Abuse is not always physical. Emotional and mental abuse can suppress a human being and do massive damage. She went through strategized emotional abuse and was broken from inside. She lost the will to live and prolong. In the last stage came the physical abuse where she was pushed to her limits and she left home in the middle of the night.
Once a happy, youthful charming girl, now was a shattered human, losing self-esteem and hope. Years of mistreatment made her doubt herself and her abilities. Isolation and proving her as aloof, self-centered and unsocial made the issue go deeper.
One and a half years have passed since that day. Eva is now a business owner, running her shop and helping our in a local school, teaching designing to underprivileged children. She has her own one-bedroom apartment, divorced, happy and again smiling: - Comments Jean.
Many times when an abuser and the abused are common friends in a circle and have families who see them often it becomes hard to identify abuse. The abuser keeps a close eye on the abused and who they meet or speak with. This behavior may seem to “Be caring” or labeled as “Protective”. But under the label lives a dark secret.
If these seem repeated and the abused seems uncomfortable and isolated then it better to reach out or show genuine interest to relieve the tension and intervention is needed.

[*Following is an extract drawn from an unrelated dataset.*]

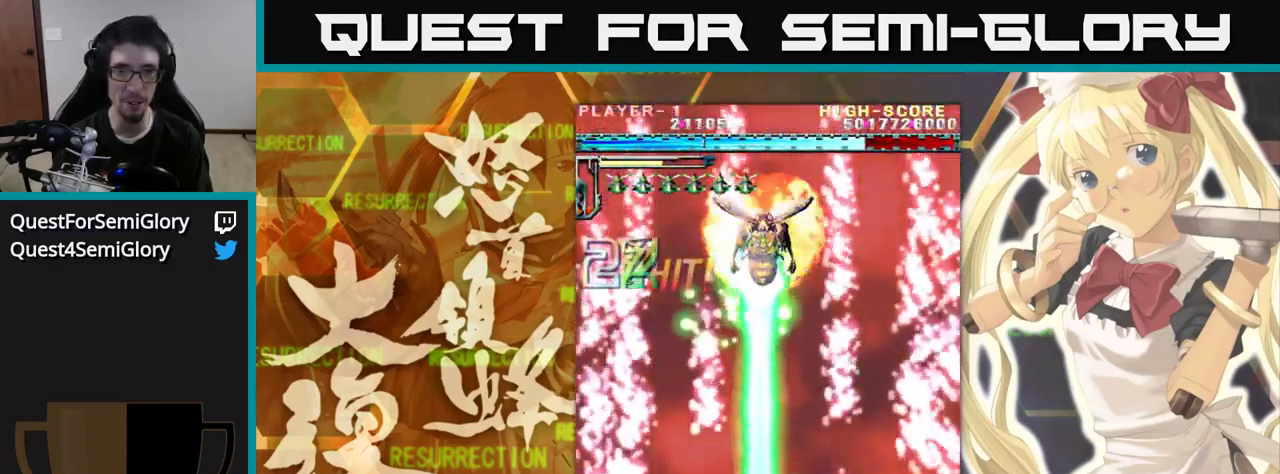
{"dt_ms": 500, "buttons": [], "left_stick": "up", "events": []}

People experiencing intimate partner violence often stop participating in activities they used to enjoy, show less interest in hobbies and stop attending events they used to love. They may slowly stop calling or limit meeting their friend and families. They may check their phone more often while away from their partner. It is also not uncommon for people subjected to intimate partner violence to make an excuse to leave an event after receiving a call or message.
Manipulation plays a key role. Often the abused are made to believe that, they themselves are at fault and the temper loss of the abuser is due to something they did or told not to do.
Marked changes in behavior are warnings. If you see them, pay attention, ask questions, and make sure your loved one knows you’re willing to listen. Help is out there and skilled advocates are available to listen, guide and rehabilitate.
Numbers and organizations who support domestic abuse victims and survivors:
National Domestic Violence Hotline: Resources for all survivors; 24/7 hotline at 800-799-7233 and 800-787-3224 (TTY)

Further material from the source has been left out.